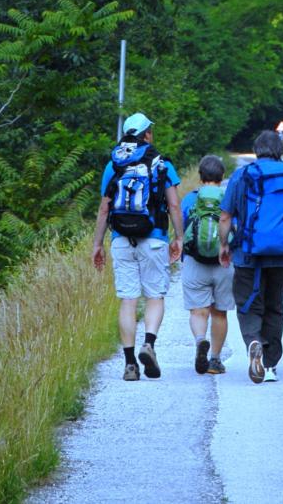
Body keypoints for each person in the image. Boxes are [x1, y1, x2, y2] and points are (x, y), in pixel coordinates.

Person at [91, 112, 183, 382]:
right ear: (146, 135)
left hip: (121, 240)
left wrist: (97, 244)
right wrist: (178, 237)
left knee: (128, 299)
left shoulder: (113, 164)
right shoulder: (161, 163)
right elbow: (174, 205)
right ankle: (149, 344)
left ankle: (130, 364)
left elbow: (104, 209)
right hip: (154, 237)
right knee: (155, 295)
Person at [219, 129, 283, 384]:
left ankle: (253, 341)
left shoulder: (243, 175)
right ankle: (270, 364)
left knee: (248, 303)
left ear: (256, 150)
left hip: (247, 252)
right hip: (282, 253)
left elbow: (225, 216)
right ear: (280, 151)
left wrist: (224, 245)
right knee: (274, 306)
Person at [180, 154, 234, 375]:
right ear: (222, 177)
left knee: (198, 310)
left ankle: (200, 340)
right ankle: (214, 359)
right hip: (224, 262)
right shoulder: (228, 199)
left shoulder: (190, 199)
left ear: (200, 176)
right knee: (219, 313)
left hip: (195, 261)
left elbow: (182, 228)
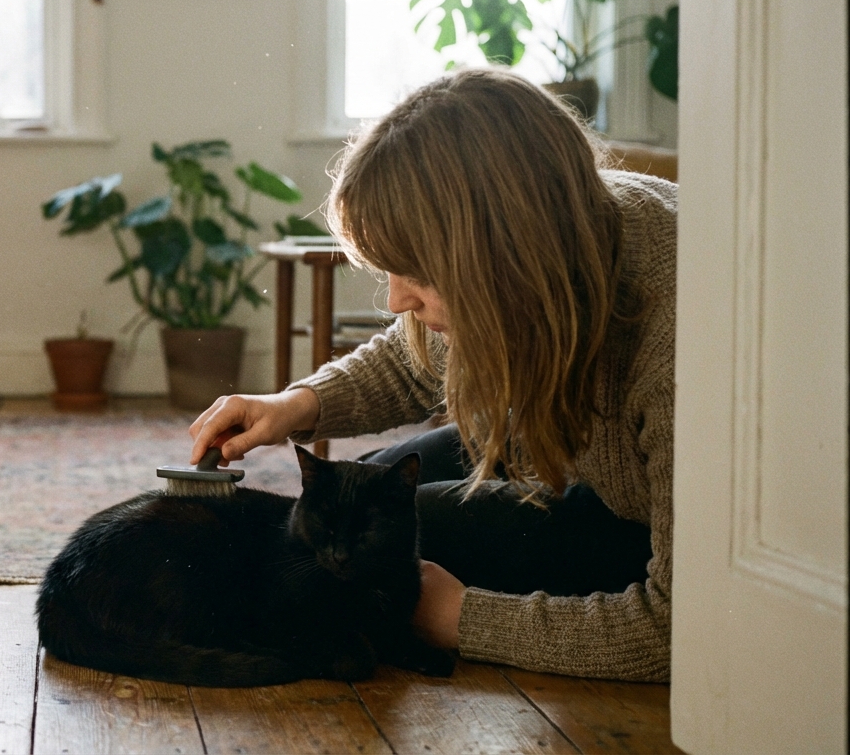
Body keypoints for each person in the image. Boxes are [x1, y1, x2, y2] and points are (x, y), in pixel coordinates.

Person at [189, 69, 676, 682]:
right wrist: (297, 404)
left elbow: (679, 627)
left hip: (637, 523)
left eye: (416, 275)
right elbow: (418, 358)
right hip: (595, 461)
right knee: (377, 502)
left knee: (404, 545)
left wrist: (461, 618)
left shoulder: (679, 341)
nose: (396, 301)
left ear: (506, 253)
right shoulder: (561, 243)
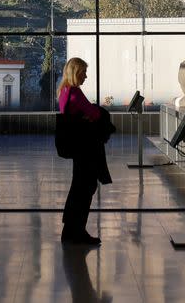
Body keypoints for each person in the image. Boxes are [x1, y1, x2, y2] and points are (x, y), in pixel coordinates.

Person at [58, 57, 114, 246]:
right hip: (85, 148)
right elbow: (95, 114)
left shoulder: (64, 91)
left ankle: (70, 230)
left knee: (78, 187)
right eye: (83, 72)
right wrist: (92, 116)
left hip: (76, 146)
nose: (86, 76)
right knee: (85, 188)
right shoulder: (75, 93)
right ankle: (78, 231)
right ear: (76, 72)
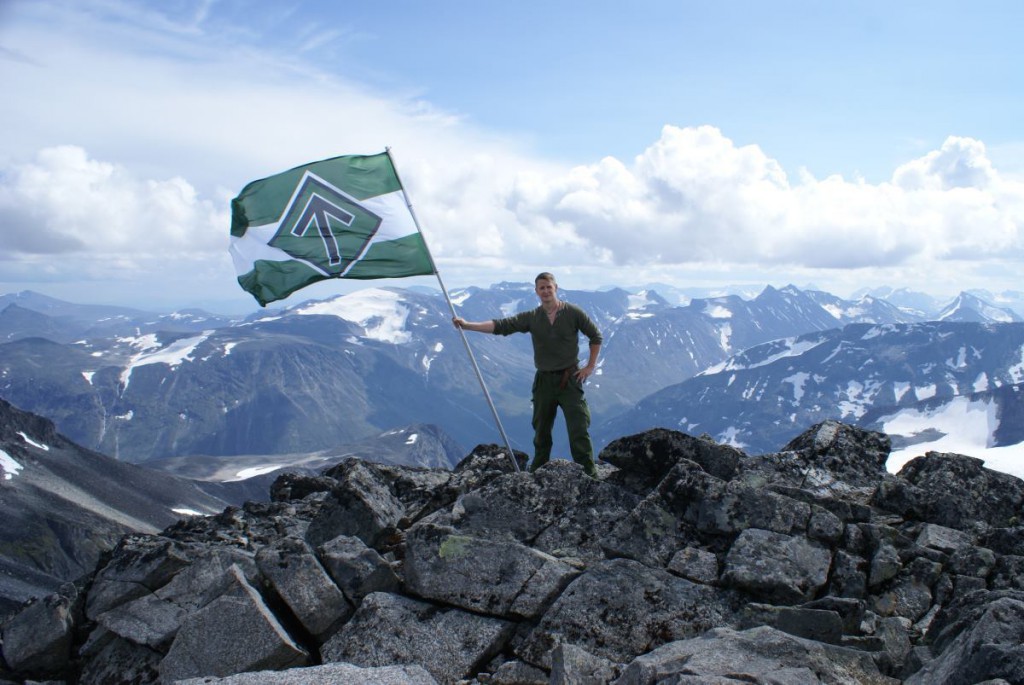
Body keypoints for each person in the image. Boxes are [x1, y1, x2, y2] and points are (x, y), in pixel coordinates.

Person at [453, 272, 603, 477]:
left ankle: (589, 476)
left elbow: (596, 336)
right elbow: (502, 325)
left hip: (569, 379)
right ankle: (537, 474)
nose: (546, 291)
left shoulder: (573, 313)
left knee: (579, 428)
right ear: (536, 291)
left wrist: (590, 366)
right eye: (542, 288)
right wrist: (468, 325)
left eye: (549, 287)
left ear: (556, 288)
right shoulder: (532, 317)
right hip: (544, 381)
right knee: (541, 432)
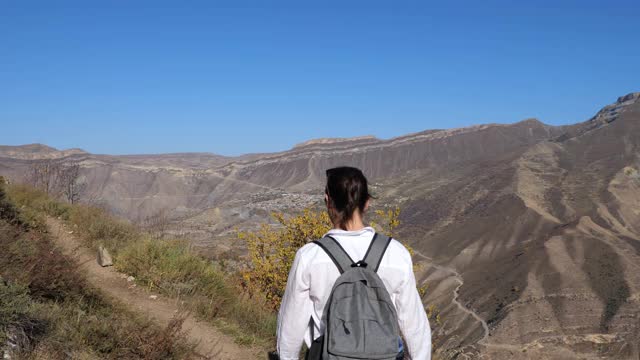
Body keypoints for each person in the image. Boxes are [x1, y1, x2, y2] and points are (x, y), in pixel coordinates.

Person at [276, 166, 432, 359]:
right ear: (367, 203)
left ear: (328, 201)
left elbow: (290, 328)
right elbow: (414, 325)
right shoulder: (396, 253)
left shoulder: (310, 256)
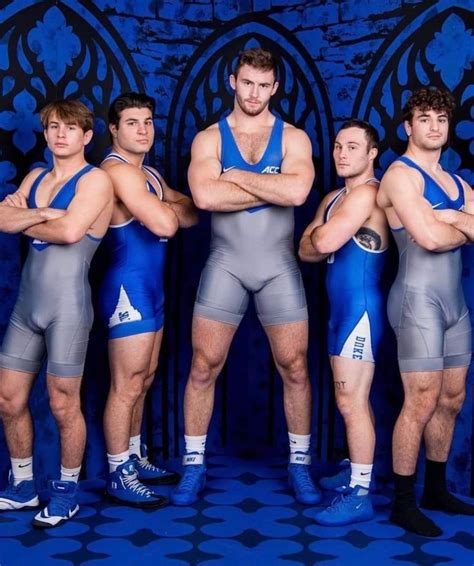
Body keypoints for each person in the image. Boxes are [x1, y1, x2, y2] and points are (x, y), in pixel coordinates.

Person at [171, 47, 319, 506]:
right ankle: (193, 466)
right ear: (232, 81)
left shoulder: (293, 137)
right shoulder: (208, 139)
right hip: (226, 266)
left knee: (294, 368)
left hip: (279, 269)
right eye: (247, 82)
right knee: (202, 367)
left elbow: (296, 192)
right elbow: (203, 196)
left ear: (275, 87)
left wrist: (234, 176)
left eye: (264, 85)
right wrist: (265, 185)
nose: (254, 93)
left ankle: (300, 467)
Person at [0, 100, 113, 527]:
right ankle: (24, 486)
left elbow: (69, 232)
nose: (59, 134)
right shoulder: (35, 177)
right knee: (8, 399)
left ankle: (67, 490)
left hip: (68, 309)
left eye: (69, 128)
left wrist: (22, 217)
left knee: (64, 404)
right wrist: (44, 213)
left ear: (86, 136)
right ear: (45, 134)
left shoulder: (97, 181)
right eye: (52, 127)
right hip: (27, 308)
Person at [377, 86, 474, 537]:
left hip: (455, 305)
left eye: (441, 119)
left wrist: (447, 219)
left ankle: (435, 490)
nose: (434, 127)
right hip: (417, 301)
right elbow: (430, 240)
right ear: (408, 126)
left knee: (451, 399)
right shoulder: (400, 175)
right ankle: (402, 501)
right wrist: (458, 223)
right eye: (425, 118)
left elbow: (440, 230)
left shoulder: (459, 184)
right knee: (419, 401)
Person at [99, 92, 197, 507]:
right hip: (127, 286)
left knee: (146, 376)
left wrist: (161, 206)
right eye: (133, 123)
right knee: (125, 384)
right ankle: (118, 472)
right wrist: (163, 208)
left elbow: (192, 212)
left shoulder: (149, 175)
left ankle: (135, 457)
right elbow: (167, 222)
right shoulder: (115, 171)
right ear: (113, 129)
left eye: (148, 121)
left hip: (151, 289)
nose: (143, 130)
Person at [299, 119, 388, 525]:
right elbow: (305, 248)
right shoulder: (337, 197)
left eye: (353, 147)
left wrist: (322, 234)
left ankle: (360, 493)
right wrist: (321, 233)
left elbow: (325, 242)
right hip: (340, 311)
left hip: (360, 311)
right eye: (337, 147)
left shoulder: (368, 195)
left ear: (372, 154)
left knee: (352, 401)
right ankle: (355, 469)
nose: (342, 154)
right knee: (348, 400)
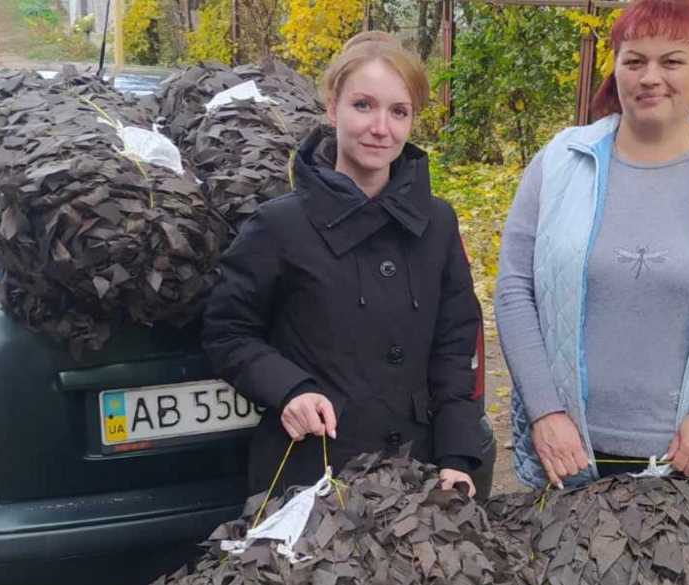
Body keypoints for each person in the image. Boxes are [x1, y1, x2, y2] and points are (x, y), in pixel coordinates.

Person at [495, 0, 689, 490]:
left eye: (672, 61)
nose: (649, 77)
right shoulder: (560, 163)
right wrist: (545, 411)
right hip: (568, 453)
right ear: (616, 70)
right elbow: (515, 289)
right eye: (634, 61)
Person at [203, 31, 483, 497]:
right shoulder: (279, 225)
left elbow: (455, 349)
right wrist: (289, 390)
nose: (381, 128)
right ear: (333, 108)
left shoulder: (437, 222)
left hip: (417, 474)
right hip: (311, 472)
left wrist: (457, 458)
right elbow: (227, 332)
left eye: (399, 111)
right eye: (363, 106)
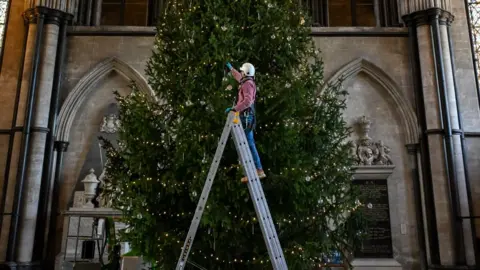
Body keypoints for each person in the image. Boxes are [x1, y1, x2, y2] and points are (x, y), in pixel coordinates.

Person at [225, 62, 266, 183]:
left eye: (242, 71)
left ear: (246, 73)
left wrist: (235, 109)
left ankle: (257, 170)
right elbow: (239, 77)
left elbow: (247, 101)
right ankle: (257, 170)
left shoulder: (248, 84)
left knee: (247, 144)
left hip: (245, 117)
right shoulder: (247, 81)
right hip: (245, 116)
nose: (241, 73)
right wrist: (231, 69)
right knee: (248, 143)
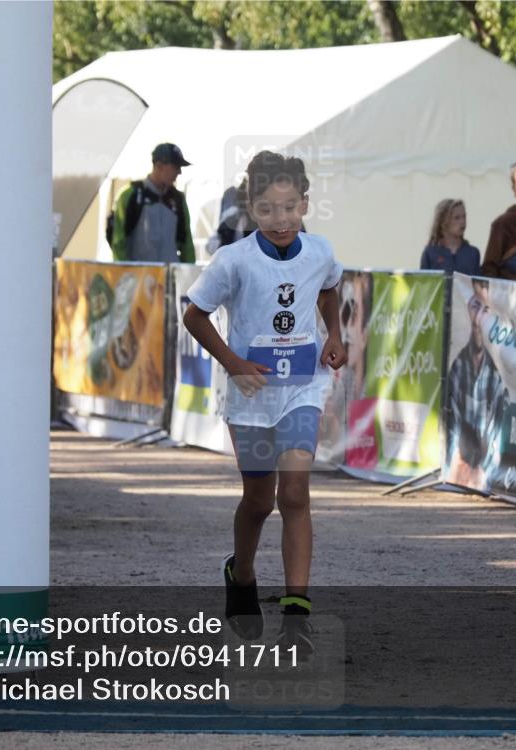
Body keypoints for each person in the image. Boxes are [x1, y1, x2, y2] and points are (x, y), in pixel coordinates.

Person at [183, 151, 346, 655]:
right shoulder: (233, 260)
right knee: (259, 500)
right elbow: (194, 315)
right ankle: (242, 575)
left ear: (305, 204)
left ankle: (297, 614)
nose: (281, 220)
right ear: (253, 209)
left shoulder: (318, 251)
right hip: (251, 396)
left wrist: (334, 334)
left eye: (290, 207)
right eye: (269, 209)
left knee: (294, 494)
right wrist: (233, 361)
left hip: (303, 387)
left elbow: (331, 288)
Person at [444, 278, 508, 491]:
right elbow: (450, 427)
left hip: (483, 474)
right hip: (459, 470)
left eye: (487, 309)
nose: (479, 317)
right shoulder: (458, 367)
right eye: (475, 306)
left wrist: (485, 471)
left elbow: (498, 435)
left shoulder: (498, 376)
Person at [110, 143, 196, 263]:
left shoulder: (178, 199)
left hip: (169, 279)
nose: (179, 172)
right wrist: (126, 276)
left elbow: (187, 243)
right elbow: (118, 242)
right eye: (175, 167)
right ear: (159, 166)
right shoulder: (130, 195)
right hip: (138, 278)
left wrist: (190, 276)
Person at [420, 199, 480, 274]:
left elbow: (477, 283)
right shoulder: (430, 252)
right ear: (443, 221)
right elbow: (424, 283)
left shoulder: (473, 253)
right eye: (456, 218)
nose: (462, 221)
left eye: (464, 216)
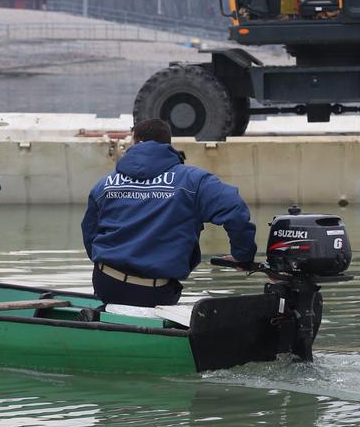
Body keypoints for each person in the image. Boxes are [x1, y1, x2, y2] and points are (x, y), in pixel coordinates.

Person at [82, 117, 256, 307]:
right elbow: (235, 210)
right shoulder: (194, 181)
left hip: (107, 284)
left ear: (135, 141)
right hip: (155, 292)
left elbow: (90, 232)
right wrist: (243, 255)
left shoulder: (105, 185)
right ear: (167, 144)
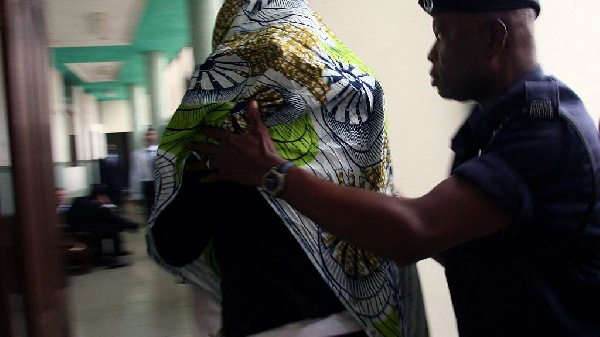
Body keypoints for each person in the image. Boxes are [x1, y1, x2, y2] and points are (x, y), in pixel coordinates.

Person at [186, 0, 600, 336]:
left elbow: (414, 233)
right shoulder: (497, 125)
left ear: (493, 37)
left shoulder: (547, 134)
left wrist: (273, 175)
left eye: (443, 35)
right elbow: (462, 244)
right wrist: (367, 189)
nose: (432, 52)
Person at [146, 1, 429, 336]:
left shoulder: (220, 138)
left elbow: (175, 246)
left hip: (264, 323)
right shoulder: (358, 108)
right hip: (361, 322)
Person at [66, 184, 139, 268]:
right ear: (100, 196)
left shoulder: (80, 201)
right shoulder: (94, 205)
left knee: (111, 225)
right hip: (84, 233)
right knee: (109, 230)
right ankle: (108, 259)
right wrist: (131, 225)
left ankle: (116, 251)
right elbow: (110, 217)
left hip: (79, 229)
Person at [129, 128, 158, 219]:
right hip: (146, 184)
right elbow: (134, 173)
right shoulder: (137, 154)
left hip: (159, 183)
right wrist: (135, 193)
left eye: (151, 134)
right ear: (145, 137)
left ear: (155, 136)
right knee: (147, 210)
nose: (149, 137)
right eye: (148, 135)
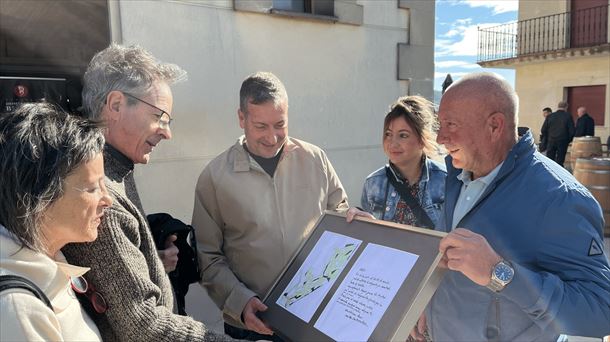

######

**TASK INSTRUCTIONS:**
The lines to reproduce run from the one above containing "left hip: (195, 261)" through the one containing "right ear: (536, 291)". Copy them exactly and leave out all pictures.

**YOUR RESPONSE:**
left hip: (195, 261)
left elbow: (182, 228)
Body keypoints for each person in the image. Boxes are [x1, y1, x2, y2] and points are (x, y), in pixel coordinates.

Person at [189, 69, 676, 682]:
right wrist: (297, 404)
left elbow: (679, 627)
left hip: (637, 523)
left eye: (416, 275)
right elbow: (418, 358)
right hip: (595, 461)
right knee: (377, 502)
left knee: (404, 545)
left wrist: (461, 618)
left shoulder: (679, 341)
nose: (396, 301)
left ear: (506, 253)
right shoulder: (561, 243)
Body keypoints for each person in the image. Boxes are [x1, y1, x2, y2] and points are (x, y), in pixel coordinates.

Person at [58, 57, 114, 246]:
right hip: (85, 148)
right elbow: (95, 114)
left shoulder: (64, 91)
left ankle: (70, 230)
left knee: (78, 187)
right eye: (83, 72)
right wrist: (92, 116)
left hip: (76, 146)
nose: (86, 76)
right knee: (85, 188)
right shoulder: (75, 93)
right ankle: (78, 231)
right ear: (76, 72)
Body keypoints for each person in the image. Boxes are [x1, y1, x2, y2] and points are (x, y), in pixel coordinates.

Person at [453, 272, 603, 477]:
left ankle: (589, 476)
left elbow: (596, 336)
right elbow: (502, 325)
left hip: (569, 379)
right ankle: (537, 474)
nose: (546, 291)
left shoulder: (573, 313)
left knee: (579, 428)
right ear: (536, 291)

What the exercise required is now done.